TASK PROMPT: From the data below, retype exactly the lines starting with the one that contains "camera: 20 degrees left, 10 degrees up" and ending with the one that contains "to [343, 421]", both included.

Object tracking records:
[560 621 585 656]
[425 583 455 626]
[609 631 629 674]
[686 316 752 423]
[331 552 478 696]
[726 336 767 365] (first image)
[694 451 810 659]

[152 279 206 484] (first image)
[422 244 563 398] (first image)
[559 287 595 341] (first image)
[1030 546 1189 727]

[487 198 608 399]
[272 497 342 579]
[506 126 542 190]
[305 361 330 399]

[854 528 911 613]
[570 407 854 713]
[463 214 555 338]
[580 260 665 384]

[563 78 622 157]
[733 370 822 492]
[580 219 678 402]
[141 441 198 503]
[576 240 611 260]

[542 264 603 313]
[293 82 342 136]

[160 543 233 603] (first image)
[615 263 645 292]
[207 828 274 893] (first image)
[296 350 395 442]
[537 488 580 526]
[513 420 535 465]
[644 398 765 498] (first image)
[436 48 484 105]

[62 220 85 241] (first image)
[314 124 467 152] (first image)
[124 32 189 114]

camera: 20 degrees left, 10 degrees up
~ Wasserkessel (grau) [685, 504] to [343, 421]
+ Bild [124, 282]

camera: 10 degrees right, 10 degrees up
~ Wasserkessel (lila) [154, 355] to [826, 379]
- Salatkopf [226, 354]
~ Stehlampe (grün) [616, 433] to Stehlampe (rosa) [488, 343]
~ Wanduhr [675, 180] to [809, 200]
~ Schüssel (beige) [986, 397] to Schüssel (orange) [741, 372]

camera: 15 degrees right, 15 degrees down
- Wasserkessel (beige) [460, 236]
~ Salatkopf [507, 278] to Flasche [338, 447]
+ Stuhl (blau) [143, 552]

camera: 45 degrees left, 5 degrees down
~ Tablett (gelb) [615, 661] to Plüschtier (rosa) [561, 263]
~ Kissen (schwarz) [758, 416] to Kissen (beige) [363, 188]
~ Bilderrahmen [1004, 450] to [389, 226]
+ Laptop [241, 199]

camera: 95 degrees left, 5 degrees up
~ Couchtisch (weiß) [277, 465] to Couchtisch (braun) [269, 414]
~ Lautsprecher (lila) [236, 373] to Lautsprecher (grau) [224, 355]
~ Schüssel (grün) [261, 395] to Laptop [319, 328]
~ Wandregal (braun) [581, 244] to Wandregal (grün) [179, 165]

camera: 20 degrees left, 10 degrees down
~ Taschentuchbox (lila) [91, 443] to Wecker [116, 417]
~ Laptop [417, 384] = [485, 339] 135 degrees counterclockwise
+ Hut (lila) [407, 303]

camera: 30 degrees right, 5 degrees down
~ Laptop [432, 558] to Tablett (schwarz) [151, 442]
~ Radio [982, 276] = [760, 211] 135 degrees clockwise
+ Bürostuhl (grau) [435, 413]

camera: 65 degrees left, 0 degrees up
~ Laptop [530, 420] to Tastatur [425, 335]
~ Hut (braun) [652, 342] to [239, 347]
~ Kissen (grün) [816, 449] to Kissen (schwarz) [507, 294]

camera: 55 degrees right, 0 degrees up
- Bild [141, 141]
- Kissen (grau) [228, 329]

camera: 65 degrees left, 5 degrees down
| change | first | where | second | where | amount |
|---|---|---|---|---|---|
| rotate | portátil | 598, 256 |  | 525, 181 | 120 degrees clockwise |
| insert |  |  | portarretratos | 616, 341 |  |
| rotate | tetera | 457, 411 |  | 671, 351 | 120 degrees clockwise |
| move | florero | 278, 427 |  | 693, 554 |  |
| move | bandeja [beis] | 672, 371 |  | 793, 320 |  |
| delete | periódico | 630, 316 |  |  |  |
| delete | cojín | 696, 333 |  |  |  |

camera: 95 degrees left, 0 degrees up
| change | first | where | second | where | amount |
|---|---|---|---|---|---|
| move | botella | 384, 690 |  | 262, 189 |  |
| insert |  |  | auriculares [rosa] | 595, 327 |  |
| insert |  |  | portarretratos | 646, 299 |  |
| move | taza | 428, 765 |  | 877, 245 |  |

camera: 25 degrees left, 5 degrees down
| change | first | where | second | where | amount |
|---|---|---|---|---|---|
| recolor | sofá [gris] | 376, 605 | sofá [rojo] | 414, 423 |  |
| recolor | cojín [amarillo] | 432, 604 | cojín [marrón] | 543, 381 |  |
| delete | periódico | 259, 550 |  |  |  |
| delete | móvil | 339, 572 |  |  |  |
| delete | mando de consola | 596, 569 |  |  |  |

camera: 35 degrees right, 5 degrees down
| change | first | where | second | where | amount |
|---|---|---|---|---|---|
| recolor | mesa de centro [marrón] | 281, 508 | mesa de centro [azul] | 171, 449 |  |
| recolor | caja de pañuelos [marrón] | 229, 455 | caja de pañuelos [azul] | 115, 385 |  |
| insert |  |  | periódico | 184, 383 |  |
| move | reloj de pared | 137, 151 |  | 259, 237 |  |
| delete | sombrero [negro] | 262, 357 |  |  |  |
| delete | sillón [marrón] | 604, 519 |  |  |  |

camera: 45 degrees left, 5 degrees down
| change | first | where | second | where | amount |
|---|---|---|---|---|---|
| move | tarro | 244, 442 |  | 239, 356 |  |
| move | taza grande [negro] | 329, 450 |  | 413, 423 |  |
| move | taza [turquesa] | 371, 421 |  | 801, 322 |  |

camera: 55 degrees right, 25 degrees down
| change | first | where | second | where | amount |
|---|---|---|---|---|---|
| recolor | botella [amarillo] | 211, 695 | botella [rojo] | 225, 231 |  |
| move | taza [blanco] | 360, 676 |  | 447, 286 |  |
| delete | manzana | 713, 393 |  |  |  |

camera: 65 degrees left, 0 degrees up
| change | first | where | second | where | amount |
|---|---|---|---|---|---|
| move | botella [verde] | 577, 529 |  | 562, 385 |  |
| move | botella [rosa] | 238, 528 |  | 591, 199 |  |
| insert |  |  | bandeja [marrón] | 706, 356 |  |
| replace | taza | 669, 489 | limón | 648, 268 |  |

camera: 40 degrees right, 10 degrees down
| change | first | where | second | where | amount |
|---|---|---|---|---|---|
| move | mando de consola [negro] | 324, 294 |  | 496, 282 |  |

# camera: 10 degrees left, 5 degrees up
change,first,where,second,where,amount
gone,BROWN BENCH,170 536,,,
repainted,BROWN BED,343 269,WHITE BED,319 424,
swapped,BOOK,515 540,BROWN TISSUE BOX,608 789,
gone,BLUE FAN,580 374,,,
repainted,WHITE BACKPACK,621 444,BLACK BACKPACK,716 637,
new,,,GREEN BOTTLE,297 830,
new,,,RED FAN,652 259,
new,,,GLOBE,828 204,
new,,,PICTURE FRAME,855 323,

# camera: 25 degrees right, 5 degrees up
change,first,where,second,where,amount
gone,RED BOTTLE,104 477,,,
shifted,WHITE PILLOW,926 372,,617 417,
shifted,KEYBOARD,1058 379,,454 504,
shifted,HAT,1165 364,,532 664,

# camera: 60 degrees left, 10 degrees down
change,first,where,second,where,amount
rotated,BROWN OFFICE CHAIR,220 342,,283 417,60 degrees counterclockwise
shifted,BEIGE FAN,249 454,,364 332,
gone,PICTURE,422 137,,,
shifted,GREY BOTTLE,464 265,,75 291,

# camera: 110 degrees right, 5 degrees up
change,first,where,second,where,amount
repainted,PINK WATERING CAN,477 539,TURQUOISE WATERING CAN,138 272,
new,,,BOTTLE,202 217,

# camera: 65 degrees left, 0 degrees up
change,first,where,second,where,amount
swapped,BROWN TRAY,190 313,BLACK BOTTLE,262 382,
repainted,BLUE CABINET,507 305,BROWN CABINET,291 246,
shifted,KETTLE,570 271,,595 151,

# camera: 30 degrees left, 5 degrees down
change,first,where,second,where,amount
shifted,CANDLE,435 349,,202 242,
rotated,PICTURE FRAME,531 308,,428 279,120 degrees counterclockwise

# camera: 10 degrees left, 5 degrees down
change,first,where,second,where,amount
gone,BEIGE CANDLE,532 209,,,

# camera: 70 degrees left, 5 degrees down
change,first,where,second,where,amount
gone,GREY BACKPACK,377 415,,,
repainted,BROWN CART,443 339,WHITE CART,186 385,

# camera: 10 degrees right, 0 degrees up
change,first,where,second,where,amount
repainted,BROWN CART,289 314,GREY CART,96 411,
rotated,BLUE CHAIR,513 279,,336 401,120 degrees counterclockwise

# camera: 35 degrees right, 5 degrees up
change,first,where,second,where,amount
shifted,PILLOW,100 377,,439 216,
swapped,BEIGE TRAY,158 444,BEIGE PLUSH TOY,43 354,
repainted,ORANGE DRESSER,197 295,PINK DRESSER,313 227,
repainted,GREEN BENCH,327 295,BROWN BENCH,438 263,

THE COMPLETED TASK:
camera: 20 degrees left, 10 degrees up
~ Wasserkessel (grau) [685, 504] to [343, 421]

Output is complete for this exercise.